Reading & writing
Two words cover every way in and out of dpyr: read() and .write().
read() takes a path, a URL, or any tabular object in memory and gives
you a dataframe (or a database catalog); .write() sends a result to any of
the same places. Whatever the source, the data ends up as Arrow in RAM,
and your verbs run on polars or duckdb — you never pick a parser.
There are deliberately almost no options to learn. read() takes the
thing (a path, a URL, an object) and, when the source contains more
than one table, a name — the sheet of a spreadsheet, the table of a
database, the split of a dataset:
read("trees.csv") # one-table sources: just the path
read("survey.xlsx", "2024") # the sheet called "2024"
read("forest.db", "plots") # the table called "plots"
Multi-table sources opened without a name give you a catalog you can
explore — a duckdb file lists its tables, a multi-sheet workbook its
sheets — so print(read("mystery.xlsx")) is always a safe first move.
That's the whole API. Everything format-specific — what the second argument means, what can go wrong, how to fix it — lives on one page per format below.
Every source and destination
| Source / destination | read() |
.write() |
Details |
|---|---|---|---|
.csv, .tsv (and .gz) |
✓ | ✓ | CSV & TSV |
.parquet / .pq |
✓ | ✓ | Parquet |
.xlsx, Google Sheets URLs |
✓ | ✓ (.xlsx) |
Excel & Google Sheets |
.json, .jsonl / .ndjson |
✓ | ✓ | JSON |
.arrow / .feather / .ipc |
✓ | ✓ | Arrow IPC |
.db / .duckdb / .ddb, .sqlite / .sqlite3, live connections |
✓ | ✓ | Databases |
https://, s3://, hf:// URLs |
✓ | — | Remote data |
| dict, polars, pandas, arrow, numpy, torch/jax, 🤗 datasets | ✓ | n/a | In-memory objects |
An unknown extension fails with the list of what's supported, so the error message is also the documentation. And every source joins every other source — see Joins.

**Stored dataset records**
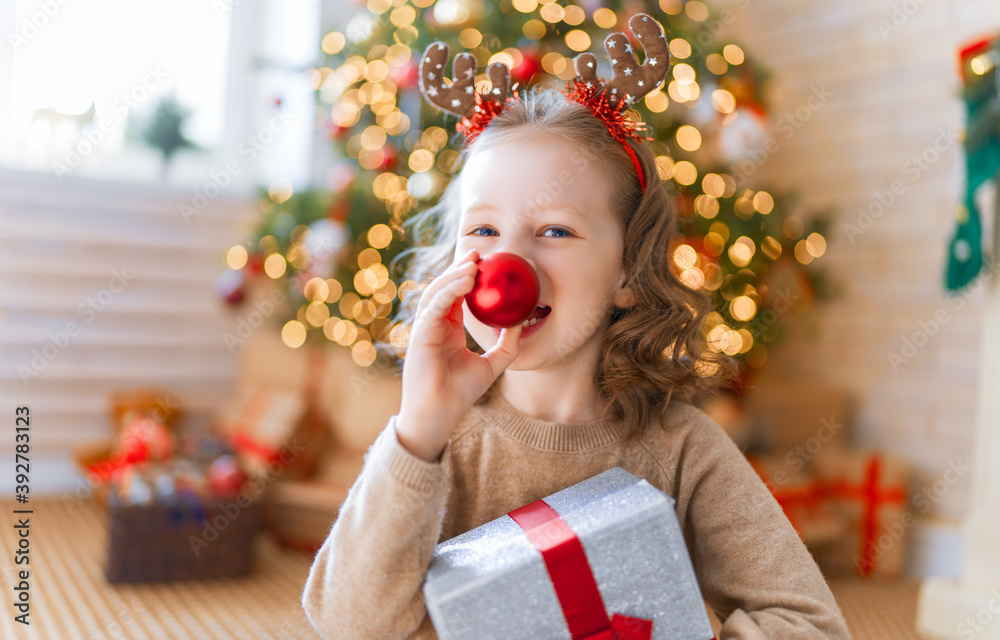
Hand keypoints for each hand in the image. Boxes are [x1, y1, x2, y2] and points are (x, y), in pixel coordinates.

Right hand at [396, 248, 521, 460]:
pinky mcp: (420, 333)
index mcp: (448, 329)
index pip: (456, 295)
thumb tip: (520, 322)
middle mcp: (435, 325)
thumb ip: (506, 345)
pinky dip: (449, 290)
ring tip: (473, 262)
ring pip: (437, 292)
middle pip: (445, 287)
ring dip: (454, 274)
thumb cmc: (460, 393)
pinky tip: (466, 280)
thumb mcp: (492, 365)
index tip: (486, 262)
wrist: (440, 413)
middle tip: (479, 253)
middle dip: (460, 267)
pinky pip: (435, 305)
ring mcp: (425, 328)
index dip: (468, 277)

...

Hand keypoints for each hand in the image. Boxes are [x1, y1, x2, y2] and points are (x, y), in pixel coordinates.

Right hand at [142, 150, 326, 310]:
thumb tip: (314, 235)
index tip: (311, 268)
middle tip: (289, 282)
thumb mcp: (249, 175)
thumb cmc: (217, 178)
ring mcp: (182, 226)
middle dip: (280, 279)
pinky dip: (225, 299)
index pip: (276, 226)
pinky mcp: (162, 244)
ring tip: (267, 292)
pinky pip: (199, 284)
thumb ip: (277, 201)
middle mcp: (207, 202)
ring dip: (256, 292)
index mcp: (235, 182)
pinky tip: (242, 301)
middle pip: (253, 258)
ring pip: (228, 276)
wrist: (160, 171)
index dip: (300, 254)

**PROBLEMS TO WORK ON**
A - In the dpyr reading and writing text, which two engines run your verbs once the data is loaded?
B - Write a continuation of the dpyr reading and writing text, starting after its final sentence.

**RESULTS FOR THE EXERCISE**
A - Polars or duckdb.

B -
Files round-trip
import tempfile, pathlib
from dpyr import read, col, n
tmp = pathlib.Path(tempfile.mkdtemp())
trees = read({
"species": ["sugar maple", "red oak", "white pine", "sugar maple"],
"height_m": [24.0, 19.5, 31.0, 12.5],
"tapped": [True, False, False, True],
})
trees.write(str(tmp / "trees.parquet"))
trees.write(str(tmp / "trees.jsonl"))
trees.write(str(tmp / "trees.tsv"))
tall = read(str(tmp / "trees.parquet")).filter(col.height_m > 15)
print(tall.collect()["species"].to_list())
print(read(str(tmp / "trees.jsonl")).collect().height)
['sugar maple', 'red oak', 'white pine']
4
File reads are scans: nothing is parsed until something materializes, and only the columns and rows your chain needs are touched.
Where write() runs
On duckdb-backed chains, write() to parquet, csv, or jsonl compiles to
an in-engine COPY (<query>) TO ... — the rows go straight from the
database to the file without entering Python. To land results inside
an engine instead of a file, see to_table() and to_view() in the
backends guide.